Data shown:

____________________

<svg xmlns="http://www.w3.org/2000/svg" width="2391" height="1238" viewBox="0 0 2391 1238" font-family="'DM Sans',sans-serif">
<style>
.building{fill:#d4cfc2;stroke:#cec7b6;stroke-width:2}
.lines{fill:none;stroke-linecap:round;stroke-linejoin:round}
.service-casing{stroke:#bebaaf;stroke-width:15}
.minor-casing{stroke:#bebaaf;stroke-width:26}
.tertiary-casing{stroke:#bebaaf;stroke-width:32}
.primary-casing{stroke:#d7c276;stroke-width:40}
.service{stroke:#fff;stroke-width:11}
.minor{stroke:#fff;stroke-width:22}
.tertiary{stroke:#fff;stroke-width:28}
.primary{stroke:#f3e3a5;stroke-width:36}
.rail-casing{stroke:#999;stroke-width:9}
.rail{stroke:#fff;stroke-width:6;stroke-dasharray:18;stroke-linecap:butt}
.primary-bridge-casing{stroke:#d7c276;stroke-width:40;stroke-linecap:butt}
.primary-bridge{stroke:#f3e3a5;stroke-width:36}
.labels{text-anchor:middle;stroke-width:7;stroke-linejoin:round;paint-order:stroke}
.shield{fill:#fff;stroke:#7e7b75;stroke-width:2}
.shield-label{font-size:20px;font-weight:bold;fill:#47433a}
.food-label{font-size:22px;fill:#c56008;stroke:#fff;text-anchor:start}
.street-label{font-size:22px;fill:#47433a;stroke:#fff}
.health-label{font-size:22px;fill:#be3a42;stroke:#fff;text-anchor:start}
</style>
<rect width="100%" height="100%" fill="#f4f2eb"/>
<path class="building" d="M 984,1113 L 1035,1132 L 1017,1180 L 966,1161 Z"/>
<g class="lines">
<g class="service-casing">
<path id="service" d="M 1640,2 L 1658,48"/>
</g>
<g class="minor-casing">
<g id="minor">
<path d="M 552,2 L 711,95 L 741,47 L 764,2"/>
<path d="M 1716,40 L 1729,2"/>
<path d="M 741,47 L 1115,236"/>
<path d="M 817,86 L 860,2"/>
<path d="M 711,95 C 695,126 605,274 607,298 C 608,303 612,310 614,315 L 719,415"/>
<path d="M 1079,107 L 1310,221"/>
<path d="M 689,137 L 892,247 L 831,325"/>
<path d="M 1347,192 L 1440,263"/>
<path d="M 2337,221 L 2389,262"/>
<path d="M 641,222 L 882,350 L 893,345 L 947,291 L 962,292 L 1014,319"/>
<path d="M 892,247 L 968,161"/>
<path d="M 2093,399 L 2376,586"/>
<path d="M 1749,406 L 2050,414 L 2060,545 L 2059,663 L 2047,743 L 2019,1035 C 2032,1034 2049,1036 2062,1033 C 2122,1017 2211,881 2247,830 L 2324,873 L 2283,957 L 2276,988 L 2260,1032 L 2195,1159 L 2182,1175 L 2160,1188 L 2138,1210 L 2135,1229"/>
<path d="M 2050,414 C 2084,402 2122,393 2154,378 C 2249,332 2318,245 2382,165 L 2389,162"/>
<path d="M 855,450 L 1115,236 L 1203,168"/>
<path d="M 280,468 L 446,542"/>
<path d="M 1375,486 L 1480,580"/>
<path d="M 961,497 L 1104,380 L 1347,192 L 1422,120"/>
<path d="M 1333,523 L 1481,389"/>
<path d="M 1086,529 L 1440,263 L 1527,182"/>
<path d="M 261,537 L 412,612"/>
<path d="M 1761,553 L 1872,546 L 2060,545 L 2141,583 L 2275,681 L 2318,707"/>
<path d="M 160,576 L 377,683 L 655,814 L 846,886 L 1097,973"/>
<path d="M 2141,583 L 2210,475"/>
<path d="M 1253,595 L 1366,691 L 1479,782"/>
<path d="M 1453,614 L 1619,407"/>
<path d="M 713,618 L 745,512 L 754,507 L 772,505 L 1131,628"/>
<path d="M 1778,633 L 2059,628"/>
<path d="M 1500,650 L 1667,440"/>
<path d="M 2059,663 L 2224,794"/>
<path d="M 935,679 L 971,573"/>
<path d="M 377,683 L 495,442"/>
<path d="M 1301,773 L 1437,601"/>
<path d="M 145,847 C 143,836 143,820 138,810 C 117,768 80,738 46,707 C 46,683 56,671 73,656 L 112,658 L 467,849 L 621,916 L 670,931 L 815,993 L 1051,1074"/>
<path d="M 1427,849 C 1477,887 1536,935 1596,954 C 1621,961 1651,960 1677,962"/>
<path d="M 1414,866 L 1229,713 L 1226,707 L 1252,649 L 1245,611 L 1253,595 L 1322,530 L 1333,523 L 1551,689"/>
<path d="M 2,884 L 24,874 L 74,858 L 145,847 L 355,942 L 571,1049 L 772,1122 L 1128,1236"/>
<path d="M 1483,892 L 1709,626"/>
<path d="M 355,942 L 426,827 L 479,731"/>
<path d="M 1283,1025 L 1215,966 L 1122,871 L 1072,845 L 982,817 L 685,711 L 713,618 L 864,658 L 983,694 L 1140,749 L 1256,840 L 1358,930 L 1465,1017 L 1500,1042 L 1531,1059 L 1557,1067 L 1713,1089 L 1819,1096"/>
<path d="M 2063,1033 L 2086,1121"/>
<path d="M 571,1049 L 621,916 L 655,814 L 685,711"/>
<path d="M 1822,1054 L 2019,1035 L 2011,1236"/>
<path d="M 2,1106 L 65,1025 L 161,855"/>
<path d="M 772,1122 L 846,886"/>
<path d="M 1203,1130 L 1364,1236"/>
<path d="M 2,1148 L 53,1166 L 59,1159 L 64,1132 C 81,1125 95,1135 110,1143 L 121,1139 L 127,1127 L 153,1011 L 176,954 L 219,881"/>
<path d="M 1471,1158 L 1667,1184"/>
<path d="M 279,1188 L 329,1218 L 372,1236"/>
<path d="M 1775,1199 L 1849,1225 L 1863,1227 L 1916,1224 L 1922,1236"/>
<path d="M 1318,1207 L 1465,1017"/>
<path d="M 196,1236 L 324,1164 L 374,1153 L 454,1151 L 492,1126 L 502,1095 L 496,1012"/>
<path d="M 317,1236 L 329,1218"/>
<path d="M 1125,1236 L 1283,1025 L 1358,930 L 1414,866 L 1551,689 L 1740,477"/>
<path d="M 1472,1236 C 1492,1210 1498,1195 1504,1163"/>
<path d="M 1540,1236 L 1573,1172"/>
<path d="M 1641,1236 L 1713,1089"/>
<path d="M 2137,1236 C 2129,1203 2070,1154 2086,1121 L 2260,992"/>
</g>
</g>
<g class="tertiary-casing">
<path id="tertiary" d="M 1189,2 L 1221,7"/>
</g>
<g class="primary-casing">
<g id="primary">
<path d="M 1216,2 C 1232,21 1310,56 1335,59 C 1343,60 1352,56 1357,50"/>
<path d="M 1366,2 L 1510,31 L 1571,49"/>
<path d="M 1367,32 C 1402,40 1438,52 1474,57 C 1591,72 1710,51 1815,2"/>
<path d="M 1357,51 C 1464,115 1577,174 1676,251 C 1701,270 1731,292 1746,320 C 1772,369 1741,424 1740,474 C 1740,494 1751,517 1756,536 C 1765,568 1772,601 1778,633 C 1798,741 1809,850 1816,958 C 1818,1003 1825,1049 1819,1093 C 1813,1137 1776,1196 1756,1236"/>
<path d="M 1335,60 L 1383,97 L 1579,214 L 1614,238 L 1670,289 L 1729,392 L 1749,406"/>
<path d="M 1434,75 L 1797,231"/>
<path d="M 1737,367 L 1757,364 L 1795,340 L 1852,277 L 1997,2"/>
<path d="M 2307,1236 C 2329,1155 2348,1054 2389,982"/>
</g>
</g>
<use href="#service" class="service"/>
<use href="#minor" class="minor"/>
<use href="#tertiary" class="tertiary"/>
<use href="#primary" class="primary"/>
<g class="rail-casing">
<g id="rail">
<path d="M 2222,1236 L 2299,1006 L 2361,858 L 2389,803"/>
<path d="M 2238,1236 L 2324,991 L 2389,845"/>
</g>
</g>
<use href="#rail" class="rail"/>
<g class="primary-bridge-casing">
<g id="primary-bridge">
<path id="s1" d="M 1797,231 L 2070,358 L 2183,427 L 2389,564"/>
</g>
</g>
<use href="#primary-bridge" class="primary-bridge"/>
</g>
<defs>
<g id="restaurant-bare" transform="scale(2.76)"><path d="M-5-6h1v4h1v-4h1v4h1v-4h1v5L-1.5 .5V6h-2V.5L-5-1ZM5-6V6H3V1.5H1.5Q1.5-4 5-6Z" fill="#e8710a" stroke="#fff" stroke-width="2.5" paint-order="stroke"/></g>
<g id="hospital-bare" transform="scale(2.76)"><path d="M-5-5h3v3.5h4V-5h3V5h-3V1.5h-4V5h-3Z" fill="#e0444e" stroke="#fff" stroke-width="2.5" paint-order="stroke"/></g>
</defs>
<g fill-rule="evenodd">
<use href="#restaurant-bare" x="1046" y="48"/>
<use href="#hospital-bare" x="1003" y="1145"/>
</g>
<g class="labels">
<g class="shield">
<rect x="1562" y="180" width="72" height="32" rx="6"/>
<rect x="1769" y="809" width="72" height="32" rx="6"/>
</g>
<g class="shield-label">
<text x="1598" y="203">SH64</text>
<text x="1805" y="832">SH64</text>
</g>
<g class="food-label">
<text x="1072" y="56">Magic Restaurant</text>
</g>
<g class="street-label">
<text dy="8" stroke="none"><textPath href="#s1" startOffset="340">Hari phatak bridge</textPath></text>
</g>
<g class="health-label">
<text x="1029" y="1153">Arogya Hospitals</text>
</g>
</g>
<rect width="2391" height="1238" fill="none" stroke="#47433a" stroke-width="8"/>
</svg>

____________________

The problem:
Of the lines above, retype only those from the line containing "2137,1236 C 2129,1203" through the line containing "1367,32 C 1402,40", including both, exactly.

Answer space:
<path d="M 2137,1236 C 2129,1203 2070,1154 2086,1121 L 2260,992"/>
</g>
</g>
<g class="tertiary-casing">
<path id="tertiary" d="M 1189,2 L 1221,7"/>
</g>
<g class="primary-casing">
<g id="primary">
<path d="M 1216,2 C 1232,21 1310,56 1335,59 C 1343,60 1352,56 1357,50"/>
<path d="M 1366,2 L 1510,31 L 1571,49"/>
<path d="M 1367,32 C 1402,40 1438,52 1474,57 C 1591,72 1710,51 1815,2"/>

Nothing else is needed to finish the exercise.